# ABOUT THIS TASK
All pictures must be dropped, while the entries are given again word for word.

# Transcribed page contents
★ ★ ★
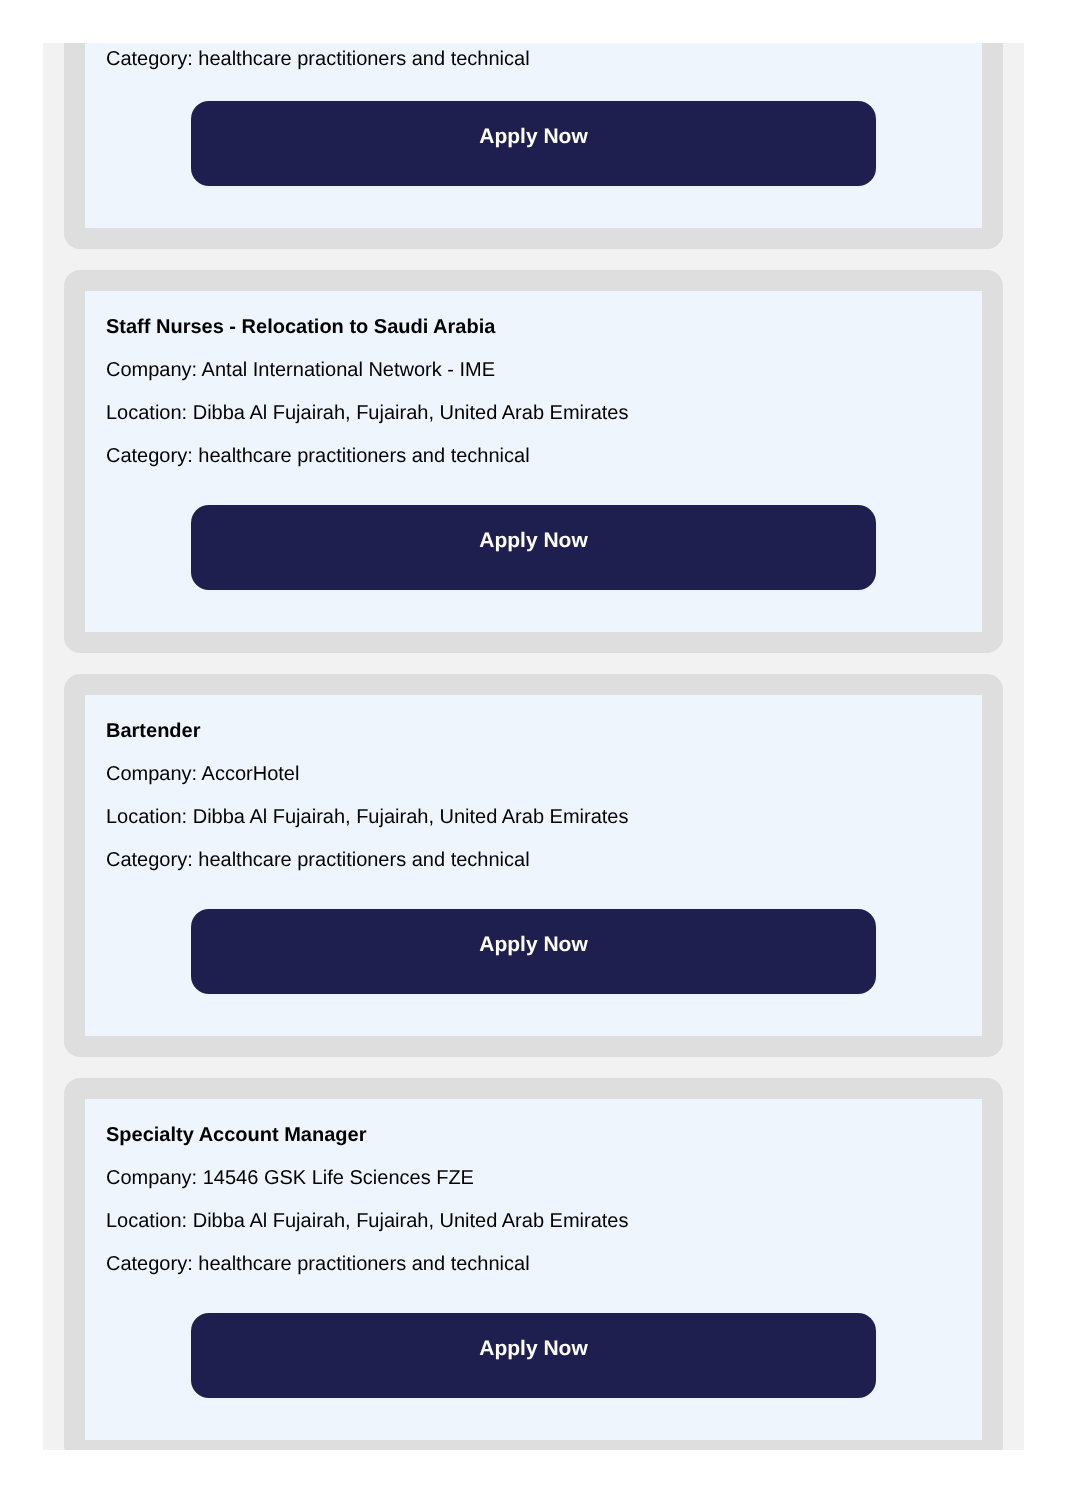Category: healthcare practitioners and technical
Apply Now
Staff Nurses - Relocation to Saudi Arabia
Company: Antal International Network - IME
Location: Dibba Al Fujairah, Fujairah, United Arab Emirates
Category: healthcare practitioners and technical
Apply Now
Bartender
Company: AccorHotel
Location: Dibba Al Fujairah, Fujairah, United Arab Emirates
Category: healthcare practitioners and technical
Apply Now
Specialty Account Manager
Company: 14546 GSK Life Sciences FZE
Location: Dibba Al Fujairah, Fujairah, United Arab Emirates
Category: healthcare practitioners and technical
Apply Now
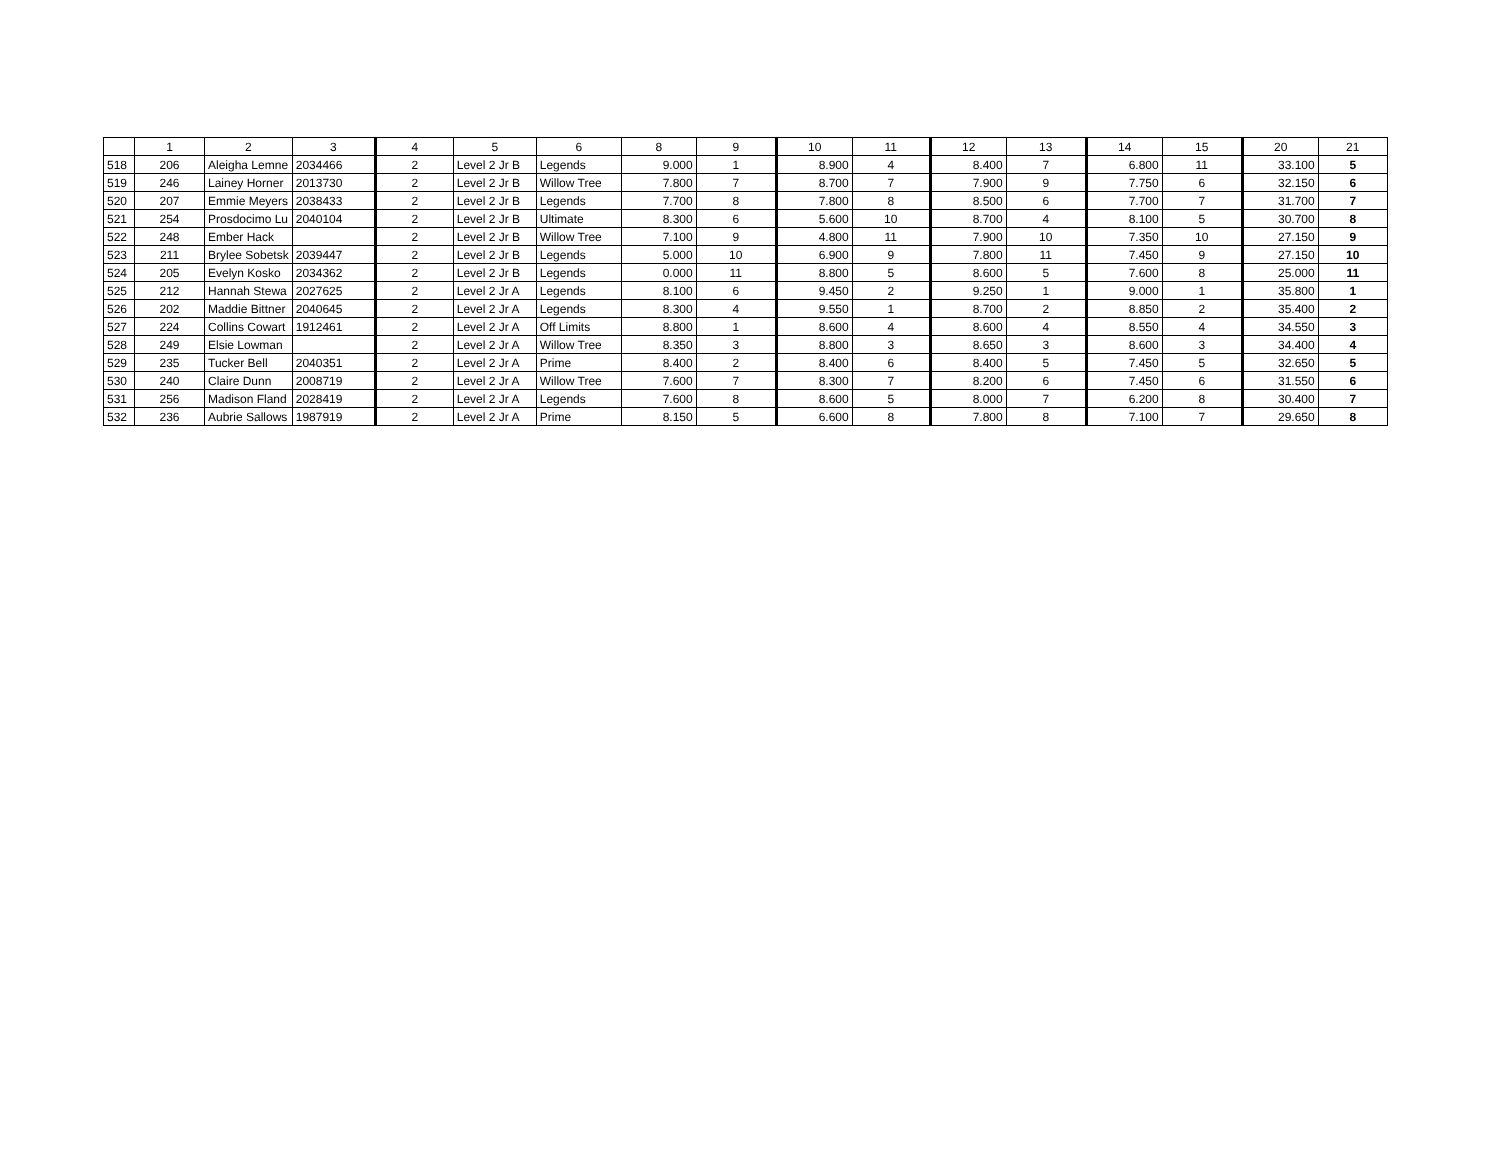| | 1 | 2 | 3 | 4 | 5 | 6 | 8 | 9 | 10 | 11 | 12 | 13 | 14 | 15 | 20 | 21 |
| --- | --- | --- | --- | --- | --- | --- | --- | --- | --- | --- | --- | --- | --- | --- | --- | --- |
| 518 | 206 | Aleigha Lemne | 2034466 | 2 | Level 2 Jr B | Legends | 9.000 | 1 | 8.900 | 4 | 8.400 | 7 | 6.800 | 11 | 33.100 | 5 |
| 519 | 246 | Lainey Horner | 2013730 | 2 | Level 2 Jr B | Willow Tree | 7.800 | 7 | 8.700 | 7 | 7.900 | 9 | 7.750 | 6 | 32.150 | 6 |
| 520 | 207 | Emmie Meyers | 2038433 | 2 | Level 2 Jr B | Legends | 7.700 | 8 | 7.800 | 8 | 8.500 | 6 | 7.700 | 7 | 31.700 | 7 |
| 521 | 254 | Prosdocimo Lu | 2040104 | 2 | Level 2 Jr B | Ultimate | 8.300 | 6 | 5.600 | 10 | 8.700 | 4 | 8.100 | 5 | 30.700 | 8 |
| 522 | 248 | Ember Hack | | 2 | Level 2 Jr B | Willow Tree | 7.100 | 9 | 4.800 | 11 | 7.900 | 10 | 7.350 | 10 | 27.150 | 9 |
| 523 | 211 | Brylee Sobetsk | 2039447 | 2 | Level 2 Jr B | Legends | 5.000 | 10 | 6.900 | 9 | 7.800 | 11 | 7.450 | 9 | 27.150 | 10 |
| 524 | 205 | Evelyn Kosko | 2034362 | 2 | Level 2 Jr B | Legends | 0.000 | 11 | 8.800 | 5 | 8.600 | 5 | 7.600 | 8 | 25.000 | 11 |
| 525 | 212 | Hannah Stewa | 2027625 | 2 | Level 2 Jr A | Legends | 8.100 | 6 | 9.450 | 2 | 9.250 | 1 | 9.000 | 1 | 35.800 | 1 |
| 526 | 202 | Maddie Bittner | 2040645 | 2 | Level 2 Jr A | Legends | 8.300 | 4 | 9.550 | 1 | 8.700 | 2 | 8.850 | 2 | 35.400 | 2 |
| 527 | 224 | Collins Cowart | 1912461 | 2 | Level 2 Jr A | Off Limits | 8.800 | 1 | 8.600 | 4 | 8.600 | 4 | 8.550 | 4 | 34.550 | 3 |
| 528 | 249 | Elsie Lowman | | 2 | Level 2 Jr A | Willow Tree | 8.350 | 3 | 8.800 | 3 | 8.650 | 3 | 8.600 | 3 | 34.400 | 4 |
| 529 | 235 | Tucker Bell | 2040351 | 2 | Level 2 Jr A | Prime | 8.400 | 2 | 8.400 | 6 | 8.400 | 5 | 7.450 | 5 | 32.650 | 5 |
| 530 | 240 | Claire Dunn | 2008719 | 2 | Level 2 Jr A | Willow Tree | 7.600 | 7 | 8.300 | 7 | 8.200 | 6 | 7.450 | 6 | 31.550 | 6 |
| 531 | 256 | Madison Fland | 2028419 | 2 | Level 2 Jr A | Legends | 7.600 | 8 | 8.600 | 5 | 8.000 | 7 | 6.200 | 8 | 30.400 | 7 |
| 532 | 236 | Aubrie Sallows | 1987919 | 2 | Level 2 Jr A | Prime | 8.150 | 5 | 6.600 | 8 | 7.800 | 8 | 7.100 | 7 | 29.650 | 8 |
★ ★ ★
# EXERCISE SOLUTION
Category: healthcare practitioners and technical
Apply Now
Staff Nurses - Relocation to Saudi Arabia
Company: Antal International Network - IME
Location: Dibba Al Fujairah, Fujairah, United Arab Emirates
Category: healthcare practitioners and technical
Apply Now
Bartender
Company: AccorHotel
Location: Dibba Al Fujairah, Fujairah, United Arab Emirates
Category: healthcare practitioners and technical
Apply Now
Specialty Account Manager
Company: 14546 GSK Life Sciences FZE
Location: Dibba Al Fujairah, Fujairah, United Arab Emirates
Category: healthcare practitioners and technical
Apply Now
| | 1 | 2 | 3 | 4 | 5 | 6 | 8 | 9 | 10 | 11 | 12 | 13 | 14 | 15 | 20 | 21 |
| --- | --- | --- | --- | --- | --- | --- | --- | --- | --- | --- | --- | --- | --- | --- | --- | --- |
| 518 | 206 | Aleigha Lemne | 2034466 | 2 | Level 2 Jr B | Legends | 9.000 | 1 | 8.900 | 4 | 8.400 | 7 | 6.800 | 11 | 33.100 | 5 |
| 519 | 246 | Lainey Horner | 2013730 | 2 | Level 2 Jr B | Willow Tree | 7.800 | 7 | 8.700 | 7 | 7.900 | 9 | 7.750 | 6 | 32.150 | 6 |
| 520 | 207 | Emmie Meyers | 2038433 | 2 | Level 2 Jr B | Legends | 7.700 | 8 | 7.800 | 8 | 8.500 | 6 | 7.700 | 7 | 31.700 | 7 |
| 521 | 254 | Prosdocimo Lu | 2040104 | 2 | Level 2 Jr B | Ultimate | 8.300 | 6 | 5.600 | 10 | 8.700 | 4 | 8.100 | 5 | 30.700 | 8 |
| 522 | 248 | Ember Hack | | 2 | Level 2 Jr B | Willow Tree | 7.100 | 9 | 4.800 | 11 | 7.900 | 10 | 7.350 | 10 | 27.150 | 9 |
| 523 | 211 | Brylee Sobetsk | 2039447 | 2 | Level 2 Jr B | Legends | 5.000 | 10 | 6.900 | 9 | 7.800 | 11 | 7.450 | 9 | 27.150 | 10 |
| 524 | 205 | Evelyn Kosko | 2034362 | 2 | Level 2 Jr B | Legends | 0.000 | 11 | 8.800 | 5 | 8.600 | 5 | 7.600 | 8 | 25.000 | 11 |
| 525 | 212 | Hannah Stewa | 2027625 | 2 | Level 2 Jr A | Legends | 8.100 | 6 | 9.450 | 2 | 9.250 | 1 | 9.000 | 1 | 35.800 | 1 |
| 526 | 202 | Maddie Bittner | 2040645 | 2 | Level 2 Jr A | Legends | 8.300 | 4 | 9.550 | 1 | 8.700 | 2 | 8.850 | 2 | 35.400 | 2 |
| 527 | 224 | Collins Cowart | 1912461 | 2 | Level 2 Jr A | Off Limits | 8.800 | 1 | 8.600 | 4 | 8.600 | 4 | 8.550 | 4 | 34.550 | 3 |
| 528 | 249 | Elsie Lowman | | 2 | Level 2 Jr A | Willow Tree | 8.350 | 3 | 8.800 | 3 | 8.650 | 3 | 8.600 | 3 | 34.400 | 4 |
| 529 | 235 | Tucker Bell | 2040351 | 2 | Level 2 Jr A | Prime | 8.400 | 2 | 8.400 | 6 | 8.400 | 5 | 7.450 | 5 | 32.650 | 5 |
| 530 | 240 | Claire Dunn | 2008719 | 2 | Level 2 Jr A | Willow Tree | 7.600 | 7 | 8.300 | 7 | 8.200 | 6 | 7.450 | 6 | 31.550 | 6 |
| 531 | 256 | Madison Fland | 2028419 | 2 | Level 2 Jr A | Legends | 7.600 | 8 | 8.600 | 5 | 8.000 | 7 | 6.200 | 8 | 30.400 | 7 |
| 532 | 236 | Aubrie Sallows | 1987919 | 2 | Level 2 Jr A | Prime | 8.150 | 5 | 6.600 | 8 | 7.800 | 8 | 7.100 | 7 | 29.650 | 8 |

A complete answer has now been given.